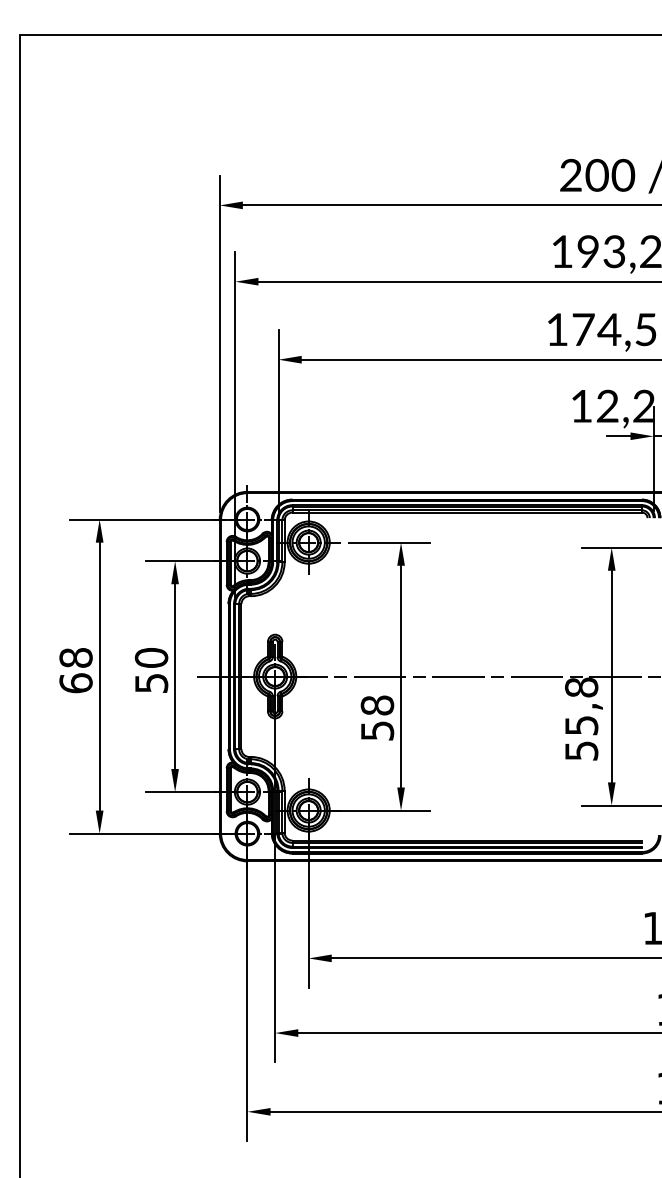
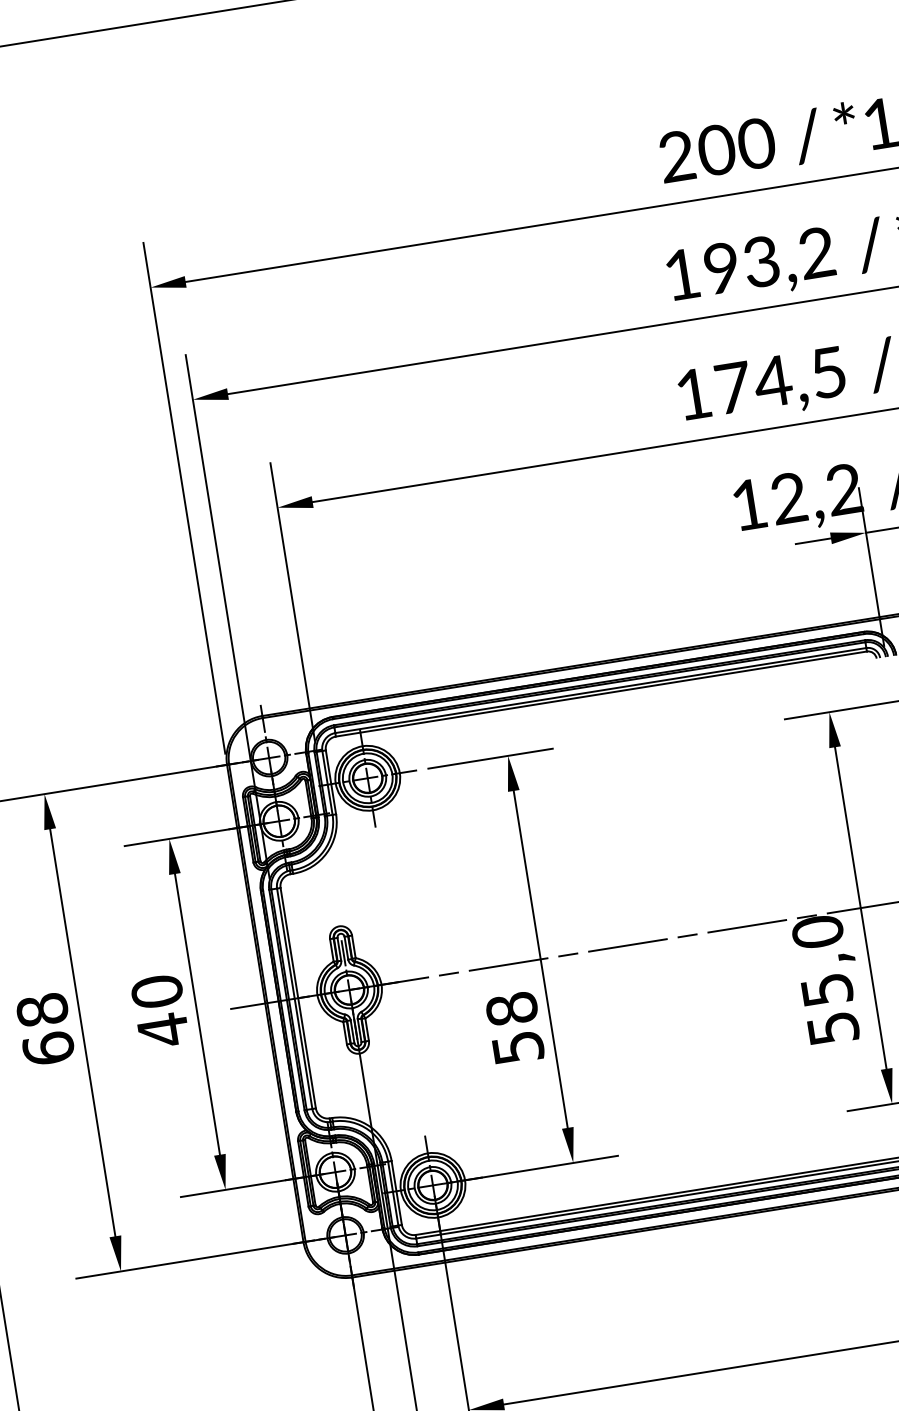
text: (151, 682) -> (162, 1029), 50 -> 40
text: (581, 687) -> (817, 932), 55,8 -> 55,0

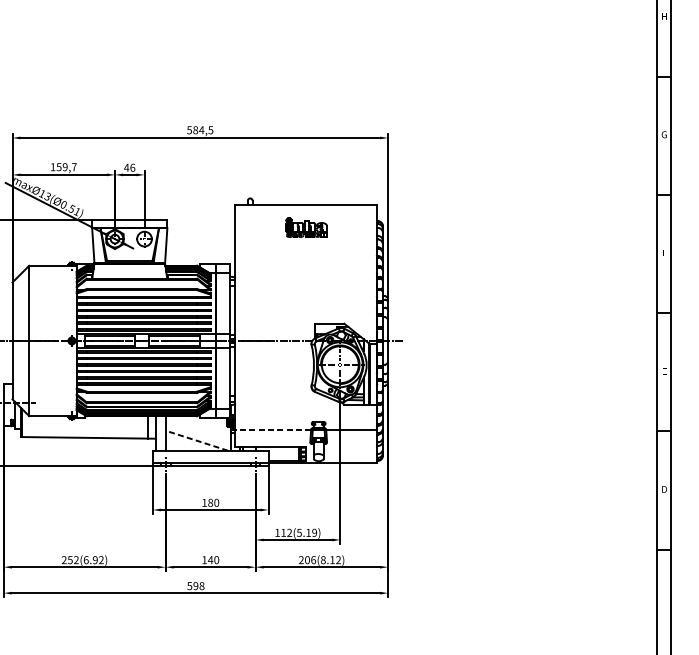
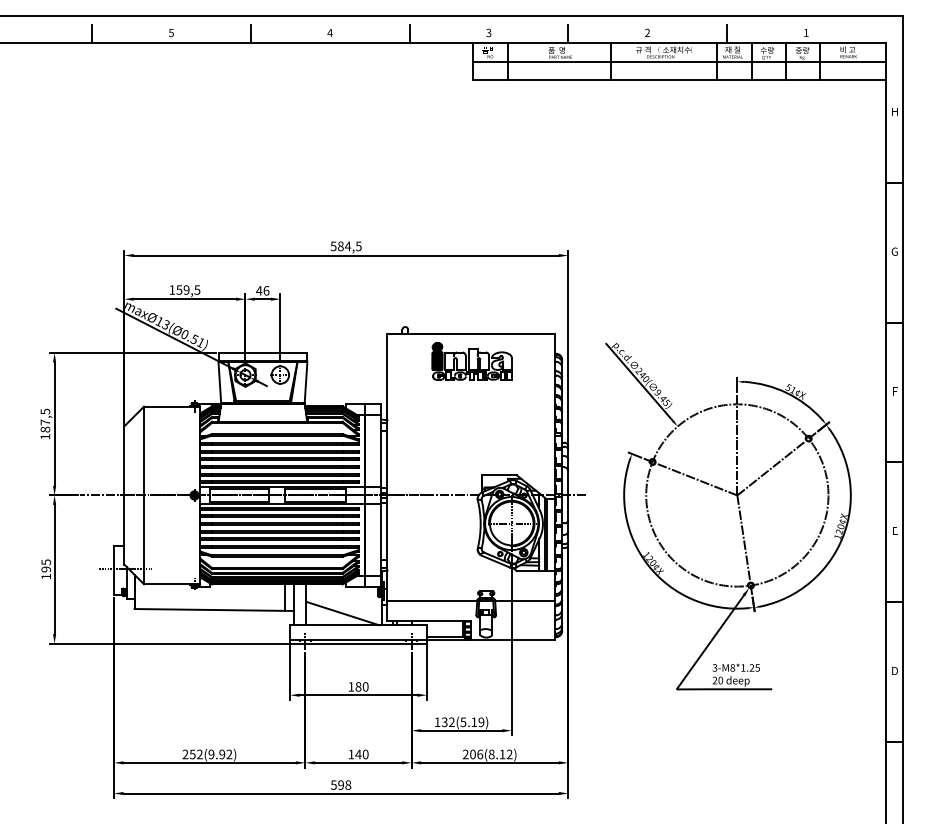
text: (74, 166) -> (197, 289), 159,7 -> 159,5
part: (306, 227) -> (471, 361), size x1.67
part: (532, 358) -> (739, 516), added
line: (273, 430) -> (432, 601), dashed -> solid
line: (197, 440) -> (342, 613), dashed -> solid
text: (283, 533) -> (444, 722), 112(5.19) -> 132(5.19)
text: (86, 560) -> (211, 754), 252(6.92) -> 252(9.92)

################

(THE PROBLEM): Make an exact copy of the records above, with the pictures left out.

(EXERCISE RESULT):
text: (151, 682) -> (162, 1029), 50 -> 40
text: (581, 687) -> (817, 932), 55,8 -> 55,0

text: (74, 166) -> (197, 289), 159,7 -> 159,5
part: (306, 227) -> (471, 361), size x1.67
part: (532, 358) -> (739, 516), added
line: (273, 430) -> (432, 601), dashed -> solid
line: (197, 440) -> (342, 613), dashed -> solid
text: (283, 533) -> (444, 722), 112(5.19) -> 132(5.19)
text: (86, 560) -> (211, 754), 252(6.92) -> 252(9.92)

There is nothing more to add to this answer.